Back in January, the school nurse saw that my son was having trouble seeing from one of his eyes. So what? I have glasses, my mom has glasses, my sister has glasses. So my son will also need glasses. But he never complained, and since my eldest daughter also had some eye problems, we decided to take the kit to an expert.

Forward to the beginning of May, eve of the Israeli remembrance day, we are in the office of Dr. A, who is an expert children eye doctor (or however they are called). He checks, double checks, and yes, he doesn’t see well from one eye. That’s an understatement. Actually he can’t read the upper line in the table the eye doctors have in their office (those with letters and numbers). But after checking, and re-checking, he tells me that the eye looks fine, so we should start neurological investigations. I came home beat, and just in time for the alarm that marks the beginning of the remembrance day. We put the kids to sleep and sat down to talk. My wife’s mother had a tumor in her brain that had damaged her eyesight.

We decided to get the opinion of another doctor, this time Prof. B who is the head of the eye department of the local children’s hospital. The wait was short and we saw him on Sunday the next week. Again, the kid doesn’t see the big numbers/letters. But now the doctor sees that his pupils react differently. Definitely neurological. Go and get an MRI done. And quick. And if you don’t get an appointment fast, please call me and I’ll send you through emergency.

Withe the help of some great friends, we managed to get an appointment the same week. Tired and nervous, praying for good new but expecting bad ones, our son was put under full anesthesia (It’s hard for kids to stay still inside an MRI tube) and after one hour, he was back outside, doing a very rough awakening (it took him almost one and a half hours to recuperate).
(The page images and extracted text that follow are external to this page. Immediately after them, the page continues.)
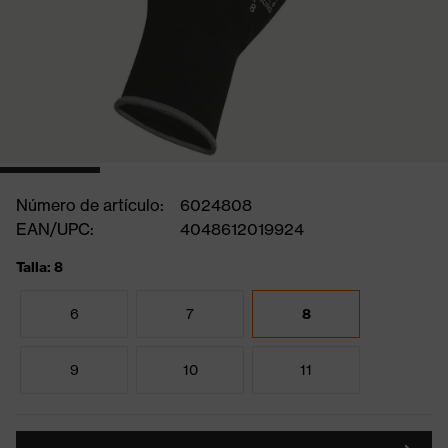
Número de artículo:
6024808
EAN/UPC:
4048612019924
Talla: 8
6
7
8
9
10
11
At the same time, the MRI was being analyzed by the doctor. The bad news came then:

There’s a big “space-occupying lesion” (SOL) in the middle of your son’s brain and it is bothering his eye nerves. And it’s big. Please go right now to the hospital. I’ll call them and tell them about your case

Thursday, 6 pm (In Israel this is like Friday) we arrived at the hospital emergency room with the MRI results and feeling the world falling below our feet. After waiting for an hour to see the nurse, we were derived to neurosurgery. The on-duty doctor was called. We were asked to put the child in hospitalization for “observation”. Exactly what are you going to observe at the weekend? The kid is completely fine, except for having something abnormal growing in his head! So pictures were exchanged, calls were done, and we came home, beaten, tired.

Oh, how we plan our lives, and how G–d changes all our plans :-). Enjoy life. Enjoy each day. And say thank you for everything you have. Doesn’t matter if you believe in G–d or not. Just say thanks. I am thankful for everything I have. A great job that is supporting me in these hard times, a family that gives me love, many friends who care, help, and are just there when needed.

And if you do believe in the power of prayer, pray for my son. While the doctors are very optimistic in their prognosis, life is full of surprises. I can assure you of that.